From my own entirely personal experience, I completely disagree. AMT is just an interesting and pleasant chemical. It has not changed my life, except to add pleasure to it. However, if you're at a point in life where this might somehow help, I'm sure that can happen. Just wanted to counter-balance the jejune "the trips really changed me" talk I read/hear.
 
From my own entirely personal experience, I completely disagree. AMT is just an interesting and pleasant chemical. It has not changed my life, except to add pleasure to it. However, if you're at a point in life where this might somehow help, I'm sure that can happen. Just wanted to counter-balance the jejune "the trips really changed me" talk I read/hear.

What doses did you try?
 
Thanks guys. I was just begining to wonder if it wasn't rather dpoamine that caused bruxism with MDMA, and not serotonin.
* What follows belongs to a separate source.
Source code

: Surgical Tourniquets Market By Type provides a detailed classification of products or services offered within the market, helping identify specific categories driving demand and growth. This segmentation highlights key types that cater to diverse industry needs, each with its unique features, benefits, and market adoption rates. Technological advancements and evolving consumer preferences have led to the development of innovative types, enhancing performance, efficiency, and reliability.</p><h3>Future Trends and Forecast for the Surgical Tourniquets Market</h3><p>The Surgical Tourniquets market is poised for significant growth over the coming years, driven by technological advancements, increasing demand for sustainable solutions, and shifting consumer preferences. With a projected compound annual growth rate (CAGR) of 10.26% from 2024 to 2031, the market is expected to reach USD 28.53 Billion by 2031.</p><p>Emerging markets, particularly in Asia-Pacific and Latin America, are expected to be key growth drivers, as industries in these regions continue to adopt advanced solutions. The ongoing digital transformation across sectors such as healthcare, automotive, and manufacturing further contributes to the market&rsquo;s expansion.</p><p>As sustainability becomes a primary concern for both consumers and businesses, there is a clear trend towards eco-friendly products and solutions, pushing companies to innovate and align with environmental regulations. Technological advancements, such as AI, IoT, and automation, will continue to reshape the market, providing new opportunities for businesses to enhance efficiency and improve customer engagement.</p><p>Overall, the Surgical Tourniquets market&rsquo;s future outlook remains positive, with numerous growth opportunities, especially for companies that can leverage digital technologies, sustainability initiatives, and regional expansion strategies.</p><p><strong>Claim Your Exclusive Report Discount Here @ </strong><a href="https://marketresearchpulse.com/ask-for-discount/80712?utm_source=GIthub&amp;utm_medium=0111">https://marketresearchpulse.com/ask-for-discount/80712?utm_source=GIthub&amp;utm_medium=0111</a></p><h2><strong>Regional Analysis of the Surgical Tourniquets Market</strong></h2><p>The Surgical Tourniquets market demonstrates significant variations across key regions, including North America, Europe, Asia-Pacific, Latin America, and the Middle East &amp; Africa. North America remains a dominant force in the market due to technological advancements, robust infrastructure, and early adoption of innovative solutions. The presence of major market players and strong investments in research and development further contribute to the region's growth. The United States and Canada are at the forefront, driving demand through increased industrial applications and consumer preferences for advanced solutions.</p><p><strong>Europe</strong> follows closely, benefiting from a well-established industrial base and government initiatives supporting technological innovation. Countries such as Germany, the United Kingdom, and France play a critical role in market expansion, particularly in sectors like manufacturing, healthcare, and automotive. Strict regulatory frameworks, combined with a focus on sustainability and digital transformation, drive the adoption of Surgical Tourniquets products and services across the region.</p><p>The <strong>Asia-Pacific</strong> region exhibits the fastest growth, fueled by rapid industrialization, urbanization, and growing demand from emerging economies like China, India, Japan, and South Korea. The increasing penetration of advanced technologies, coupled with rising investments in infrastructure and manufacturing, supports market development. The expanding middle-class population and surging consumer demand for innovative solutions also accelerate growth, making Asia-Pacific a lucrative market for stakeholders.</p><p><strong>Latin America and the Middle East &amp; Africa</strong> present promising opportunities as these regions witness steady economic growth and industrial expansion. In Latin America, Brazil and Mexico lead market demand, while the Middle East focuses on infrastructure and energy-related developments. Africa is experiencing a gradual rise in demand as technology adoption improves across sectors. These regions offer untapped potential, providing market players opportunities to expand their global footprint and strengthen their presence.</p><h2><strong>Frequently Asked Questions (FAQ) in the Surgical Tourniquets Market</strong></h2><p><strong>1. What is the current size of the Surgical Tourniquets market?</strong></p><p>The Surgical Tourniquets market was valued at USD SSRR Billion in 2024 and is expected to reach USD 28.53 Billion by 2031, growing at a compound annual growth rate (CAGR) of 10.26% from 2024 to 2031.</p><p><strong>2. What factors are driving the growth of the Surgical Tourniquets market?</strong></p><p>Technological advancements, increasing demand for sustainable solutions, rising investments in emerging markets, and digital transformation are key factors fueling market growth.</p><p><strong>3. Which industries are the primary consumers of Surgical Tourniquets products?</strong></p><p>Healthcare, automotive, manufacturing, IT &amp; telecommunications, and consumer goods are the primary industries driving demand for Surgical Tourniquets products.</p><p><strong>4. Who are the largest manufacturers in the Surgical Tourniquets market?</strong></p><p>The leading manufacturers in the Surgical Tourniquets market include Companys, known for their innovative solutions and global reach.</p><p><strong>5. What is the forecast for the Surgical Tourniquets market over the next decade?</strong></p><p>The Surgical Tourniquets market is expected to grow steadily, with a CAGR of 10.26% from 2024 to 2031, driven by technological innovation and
I guess we an rule that out.
 
I still don't understand what this stuff is supposed to do. It doesn't sound psychedelic at all, or am I misunderstanding something?
 
I've probably used this substance more than most. Gone through over 15 grams with friends over three last year
I will write up a comprehensive trip report.

And as for bruxism. SE causes muscle tension and NE drives movement. Together they cause a sensation of unresolved muscle potential and I suspect since most users are also talking a lot then it is expressed through the jaw. Clenching your fists over and over will reduce the desire to Gurn.